▶ **Exercise inputs**:
▶
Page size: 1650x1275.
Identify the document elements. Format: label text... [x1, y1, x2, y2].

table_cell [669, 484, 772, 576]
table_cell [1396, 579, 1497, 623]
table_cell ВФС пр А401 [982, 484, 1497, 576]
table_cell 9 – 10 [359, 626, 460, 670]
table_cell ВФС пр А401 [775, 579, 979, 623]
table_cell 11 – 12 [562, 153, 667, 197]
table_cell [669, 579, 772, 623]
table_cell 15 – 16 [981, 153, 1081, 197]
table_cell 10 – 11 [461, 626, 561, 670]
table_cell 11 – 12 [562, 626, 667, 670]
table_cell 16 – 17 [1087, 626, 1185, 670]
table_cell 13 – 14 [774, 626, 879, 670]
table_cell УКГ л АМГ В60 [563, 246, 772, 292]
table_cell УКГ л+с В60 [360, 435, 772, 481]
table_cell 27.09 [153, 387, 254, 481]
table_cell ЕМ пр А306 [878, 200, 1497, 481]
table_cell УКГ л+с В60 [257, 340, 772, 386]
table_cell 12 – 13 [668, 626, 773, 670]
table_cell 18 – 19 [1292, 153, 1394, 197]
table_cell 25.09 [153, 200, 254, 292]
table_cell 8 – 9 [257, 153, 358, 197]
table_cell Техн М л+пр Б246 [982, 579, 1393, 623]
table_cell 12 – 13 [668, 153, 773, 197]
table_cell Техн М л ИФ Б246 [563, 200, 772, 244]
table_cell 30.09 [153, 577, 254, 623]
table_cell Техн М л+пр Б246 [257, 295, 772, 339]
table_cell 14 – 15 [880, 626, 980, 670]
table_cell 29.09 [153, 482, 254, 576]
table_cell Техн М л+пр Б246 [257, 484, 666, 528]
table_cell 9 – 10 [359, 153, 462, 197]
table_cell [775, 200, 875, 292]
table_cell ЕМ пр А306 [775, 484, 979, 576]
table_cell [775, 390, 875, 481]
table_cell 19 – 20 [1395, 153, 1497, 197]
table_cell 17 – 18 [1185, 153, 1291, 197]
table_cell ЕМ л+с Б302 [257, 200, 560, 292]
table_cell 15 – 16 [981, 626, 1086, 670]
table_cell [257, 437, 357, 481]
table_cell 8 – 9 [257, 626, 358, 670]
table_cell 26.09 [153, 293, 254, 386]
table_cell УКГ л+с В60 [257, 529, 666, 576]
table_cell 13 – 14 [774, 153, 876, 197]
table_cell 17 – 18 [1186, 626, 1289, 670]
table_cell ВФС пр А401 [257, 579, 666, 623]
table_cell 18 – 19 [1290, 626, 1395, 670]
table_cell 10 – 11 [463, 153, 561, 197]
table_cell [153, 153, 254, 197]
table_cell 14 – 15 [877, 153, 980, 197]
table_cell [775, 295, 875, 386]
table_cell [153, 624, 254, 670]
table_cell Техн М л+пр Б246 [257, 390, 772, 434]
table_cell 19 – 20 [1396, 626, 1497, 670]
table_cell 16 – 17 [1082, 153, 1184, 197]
◀
▶
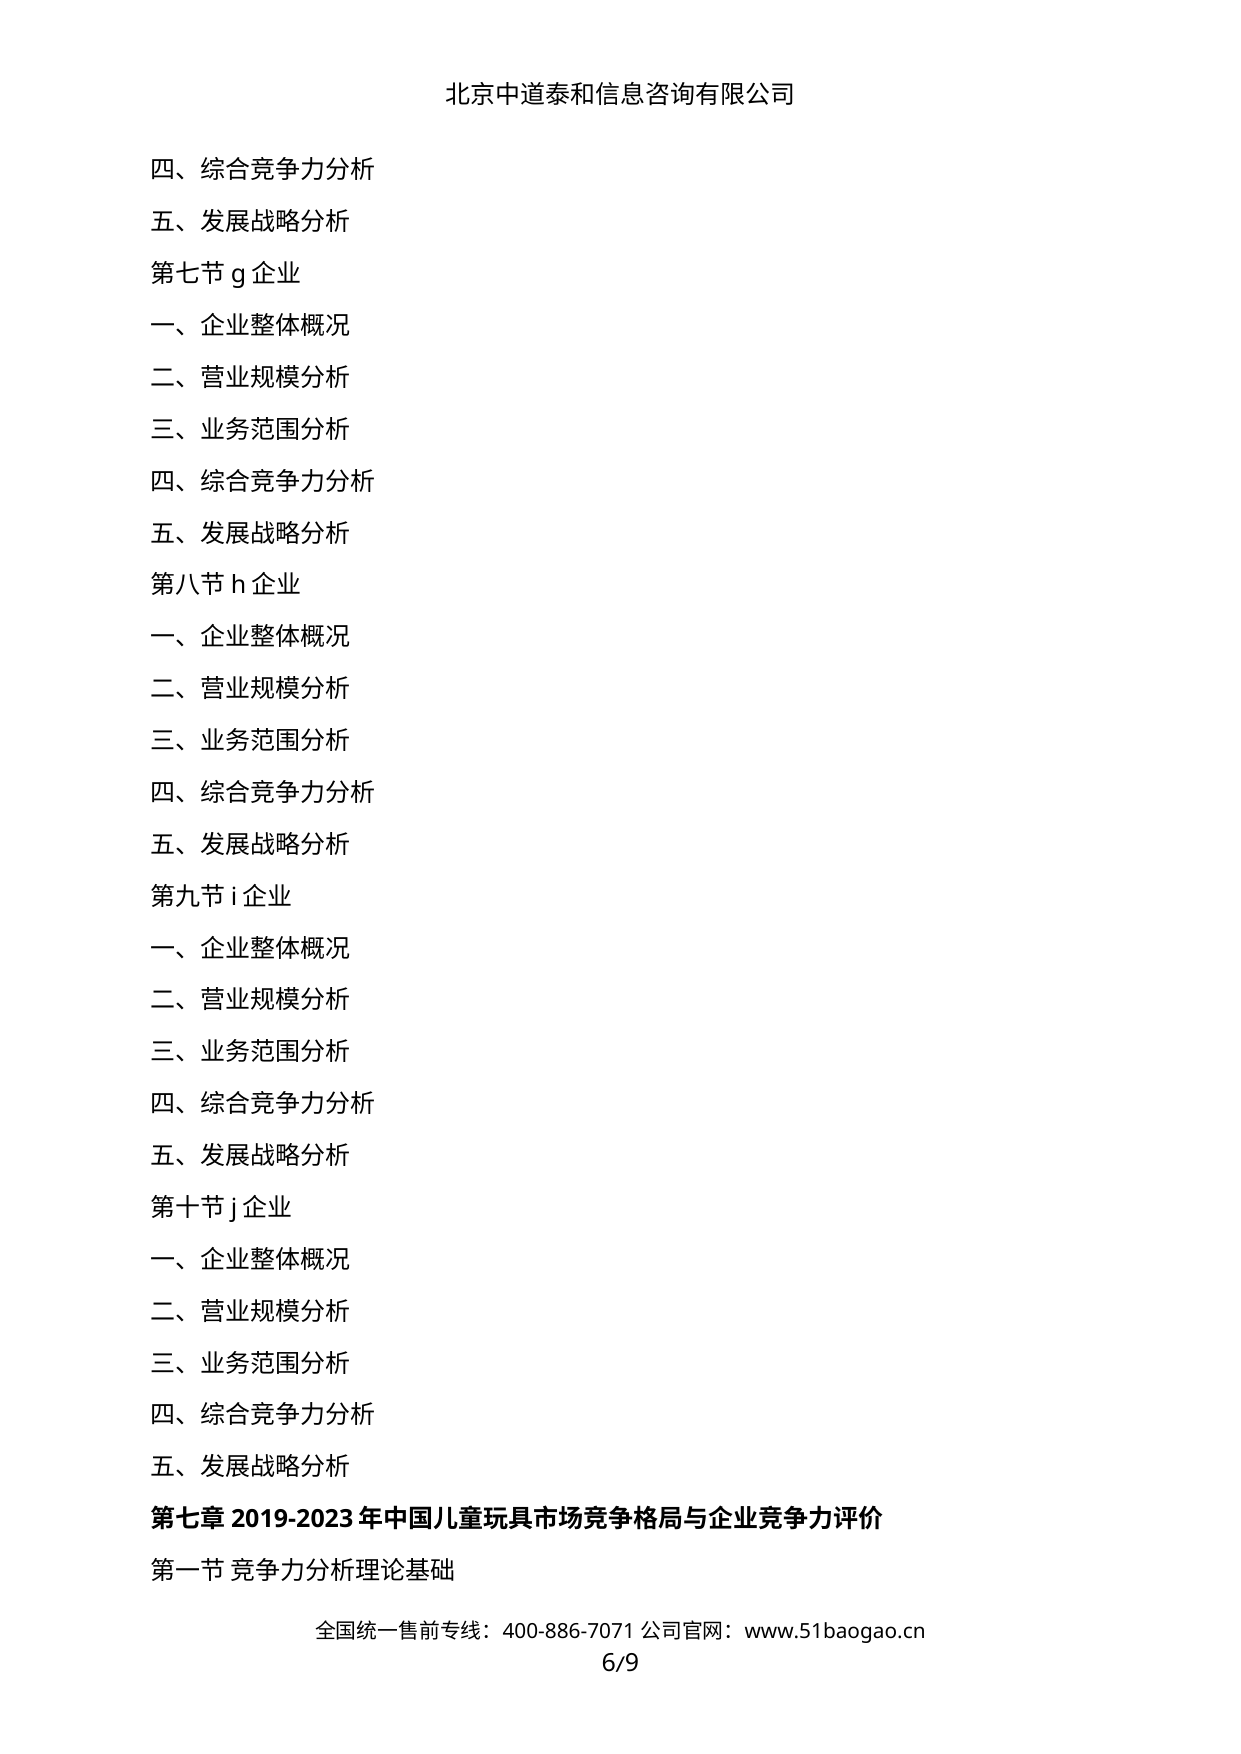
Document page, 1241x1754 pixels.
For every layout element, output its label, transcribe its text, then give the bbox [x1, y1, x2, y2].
◀
▶ **Task to complete**:
Repeat exactly the lines above from the one with "Document page, 1241x1754 pixels." up to and including the one with "For every layout". No other line belongs in the reply.

▶ **Finished task**:
Document page, 1241x1754 pixels.
For every layout element, output its label, transcribe its text, then give the bbox [x1, y1, x2, y2].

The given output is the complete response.